照る日曇る日第815回
巻第十三、十四、十五、十六を収めた本書は、正直申していささか退屈であった前巻はとはうって変り、編集も作品の切れ味も鋭くなってまことに読み応えがあります。
とりわけ遣新羅大使らの旅立ち、その苦難に満ちた道行き、行くものと待つものとの情愛を絵巻物仕立てのように繰り広げた巻十五、竹取の翁などの謂われ歌や滑稽歌や言葉遊び歌などを楽しくちりばめた巻十六は、頁を繰るのももどかしい。
されどグリコよりも何層倍も美味しかったのは、グリコのおまけであるはずの橋本四郎氏の解説「萬葉集の歌の場」でした。

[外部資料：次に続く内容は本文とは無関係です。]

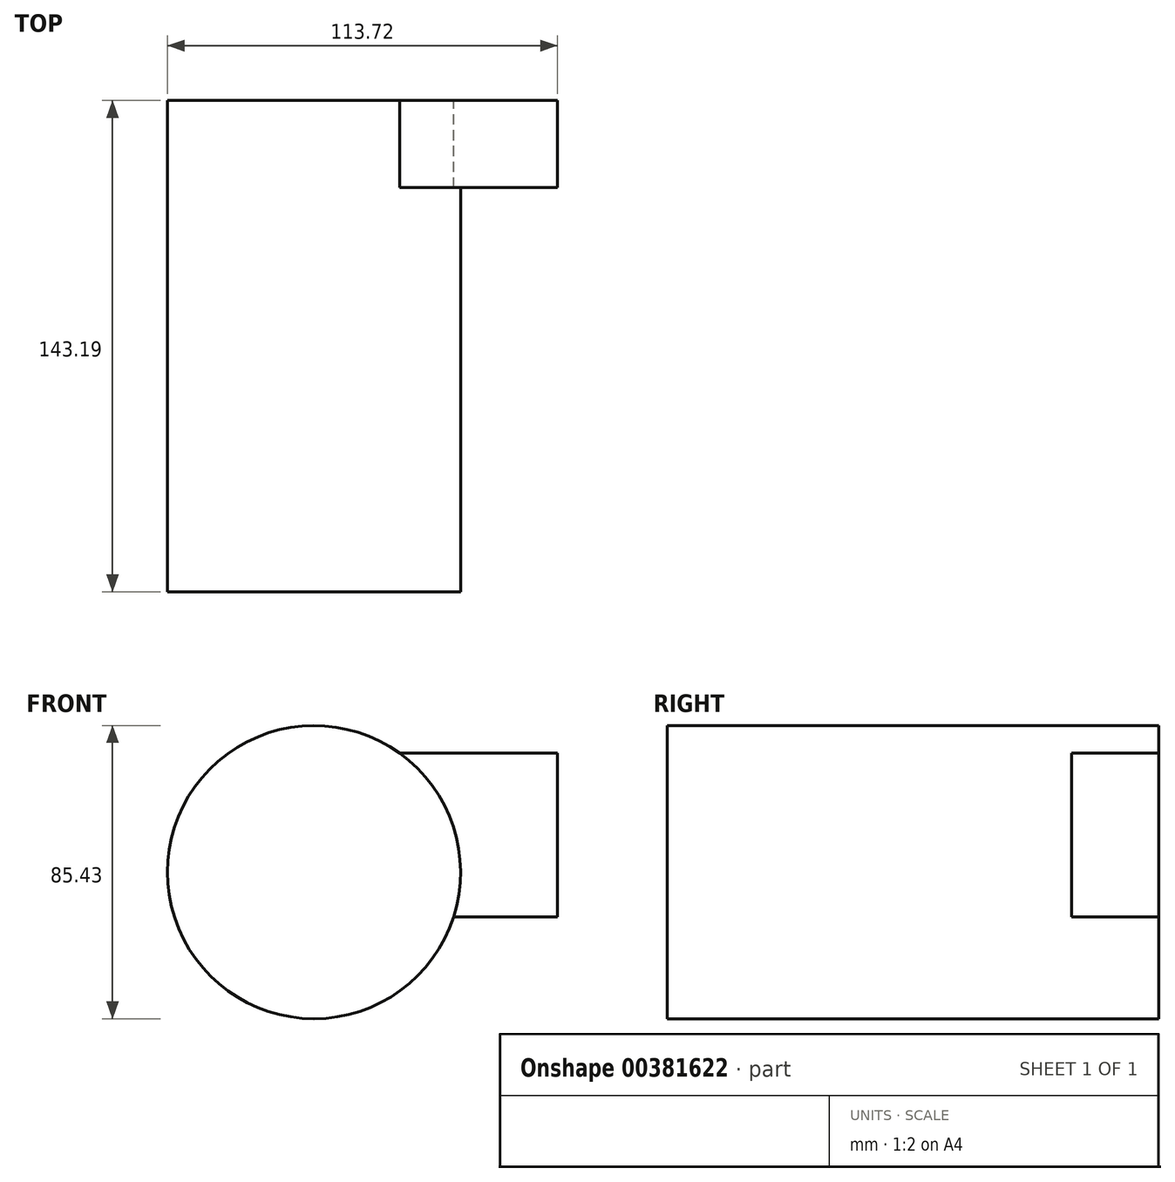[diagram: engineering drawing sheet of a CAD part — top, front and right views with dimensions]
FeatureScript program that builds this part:
annotation { "Feature Type Name" : "Feature", "Feature Type Description" : "" }
export const myFeature = defineFeature(function(context is Context, id is Id, definition is map)
    precondition{}
    {
        {
            var Q0;
            Q0=qCreatedBy(makeId("Front.planeOp"),FACE);
            var sketch = newSketch(context, id + "F0", { "sketchPlane" : qUnion([Q0])});
            skCircle(sketch, "E0", {"center": v(6.75, 13.03) * mm, "radius": 42.71 * mm});
            skSolve(sketch);
        }
        {
            var Q0;
            Q0=makeQuery(id+"F0.imprint","IMPRINT",FACE,{"disambiguationData":[TD([[makeQuery(id+"F0.imprint","IMPRINT",EDGE,{"derivedFrom":sQuery(id+"F0.wireOp",EDGE,"E0")}),1.0]])]});
            extrude(context, id + "F1", {"entities" : qUnion([Q0]), "depth" : 67 * mm});
        }
        {
            var Q0;
            Q0=qCreatedBy(makeId("Front.planeOp"),FACE);
            var sketch = newSketch(context, id + "F2", { "sketchPlane" : qUnion([Q0])});
            skLineSegment(sketch, "E1.bottom", {"start": v(52.36, 0) * mm, "end": v(0, 0) * mm});
            skLineSegment(sketch, "E1.top", {"start": v(52.36, 47.73) * mm, "end": v(0, 47.73) * mm});
            skLineSegment(sketch, "E1.left", {"start": v(52.36, 0) * mm, "end": v(52.36, 47.73) * mm});
            skLineSegment(sketch, "E1.right", {"start": v(0, 0) * mm, "end": v(0, 47.73) * mm});
            skSolve(sketch);
        }
        {
            var Q0;
            Q0=makeQuery(id+"F1.opExtrude","CAP_FACE",FACE,{"disambiguationData":[OSD([sQuery(id+"F0.wireOp",EDGE,"E0")])],"isStart":false});
            var Q1;
            Q1=makeQuery(id+"F2.imprint","IMPRINT",FACE,{"disambiguationData":[TD([[makeQuery(id+"F2.imprint","IMPRINT",EDGE,{"derivedFrom":sQuery(id+"F2.wireOp",EDGE,"E1.bottom")}),-1.0]])]});
            extrude(context, id + "F3", {"entities" : qUnion([Q0, Q1]), "operationType" : NewBodyOperationType.ADD, "depth" : 25.4 * mm});
        }
        {
            var Q0;
            Q0=makeQuery(id+"F3.opExtrude","SWEPT_FACE",FACE,{"disambiguationData":[OSD([sQuery(id+"F2.wireOp",EDGE,"E1.left")])]});
            extrude(context, id + "F4", {"entities" : qUnion([Q0]), "operationType" : NewBodyOperationType.ADD, "depth" : 25.4 * mm});
        }
        {
            var Q0;
            Q0=makeQuery(id+"F3.opExtrude","CAP_FACE",FACE,{"disambiguationData":[OSD([sQuery(id+"F0.wireOp",EDGE,"E0")])],"isStart":false});
            extrude(context, id + "F5", {"entities" : qUnion([Q0]), "operationType" : NewBodyOperationType.ADD, "depth" : 25.4 * mm});
        }
        {
            var Q0;
            Q0=makeQuery(id+"F5.opExtrude","CAP_FACE",FACE,{"disambiguationData":[OSD([sQuery(id+"F0.wireOp",EDGE,"E0")])],"isStart":false});
            extrude(context, id + "F6", {"entities" : qUnion([Q0]), "operationType" : NewBodyOperationType.ADD, "depth" : 25.4 * mm});
        }
    });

氏は、大伴旅人の元で防人司佑という職にあったしがない下級官吏の、萬葉集に収録されたたった五首の和歌をテキストとしながら、萬葉集時代の歌詠みという営為が、宴会、祝祭、送別会などの集いの場における重要な文化と教養の交流の坩堝、一世一代の歌垣、かけがえのない友垣の場であったことを、目から鱗が飛び出すような鮮やかさで語りつくしています。

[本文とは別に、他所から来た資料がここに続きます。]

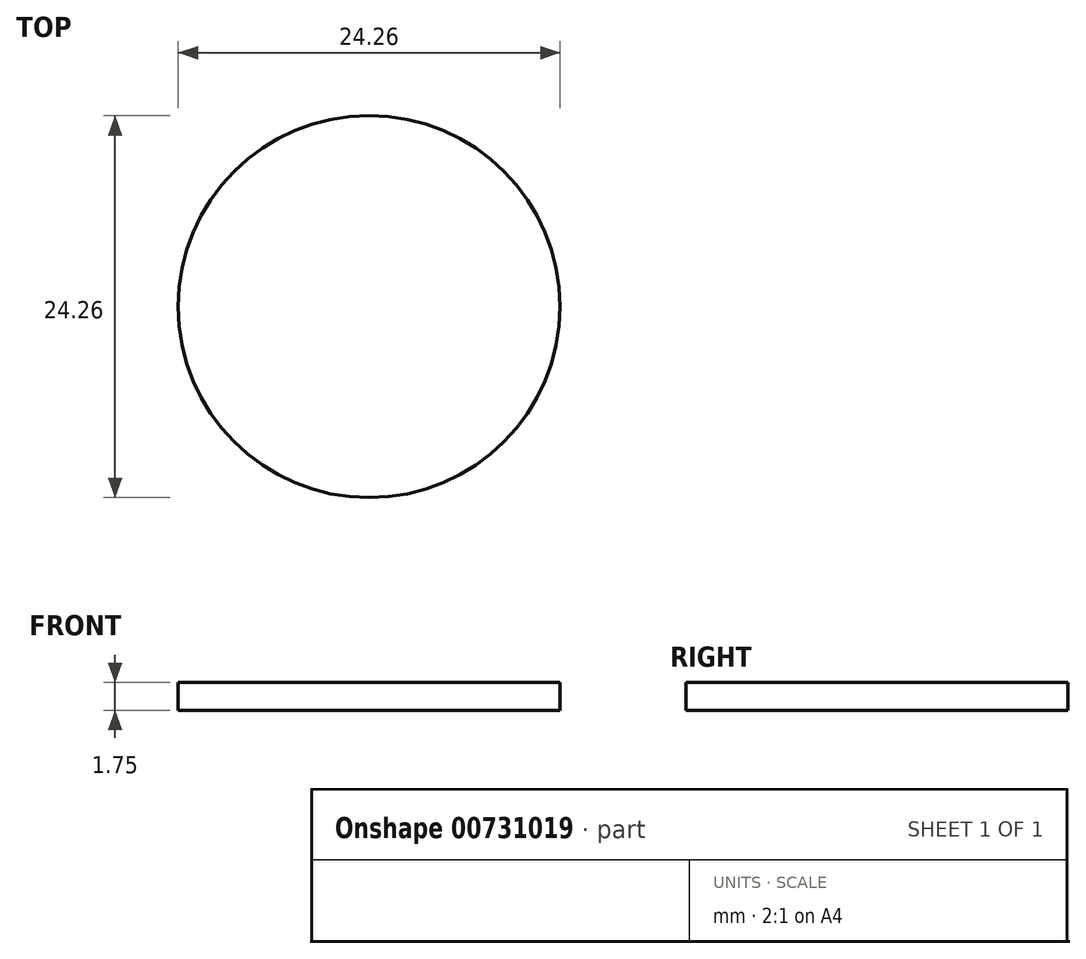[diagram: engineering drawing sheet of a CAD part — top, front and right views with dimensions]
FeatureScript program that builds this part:
annotation { "Feature Type Name" : "Feature", "Feature Type Description" : "" }
export const myFeature = defineFeature(function(context is Context, id is Id, definition is map)
    precondition{}
    {
        {
            var Q0;
            Q0=qCreatedBy(makeId("Top.planeOp"),FACE);
            var sketch = newSketch(context, id + "F0", { "sketchPlane" : qUnion([Q0])});
            skCircle(sketch, "E0", {"center": v(0, 0) * mm, "radius": 12.13 * mm});
            skSolve(sketch);
        }
        {
            var Q0;
            Q0=makeQuery(id+"F0.imprint","IMPRINT",FACE,{"disambiguationData":[TD([[makeQuery(id+"F0.imprint","IMPRINT",EDGE,{"derivedFrom":sQuery(id+"F0.wireOp",EDGE,"E0")}),1.0]])]});
            extrude(context, id + "F1", {"entities" : qUnion([Q0]), "depth" : 1.75 * mm, "offsetDistance" : 25 * mm});
        }
    });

萬葉集のいくつかの作品では、さながら連歌のように、前の歌を受けて後の歌が慎重に詠まれていることも、遅まきながら初めて学んだ次第です。
萬葉集の生い立ちを諄々と解き明かしてくれる伊藤博氏の解説も極めて充実しており、この二つの論文を読むためだけにでもこの一冊を購う価値がありましょう。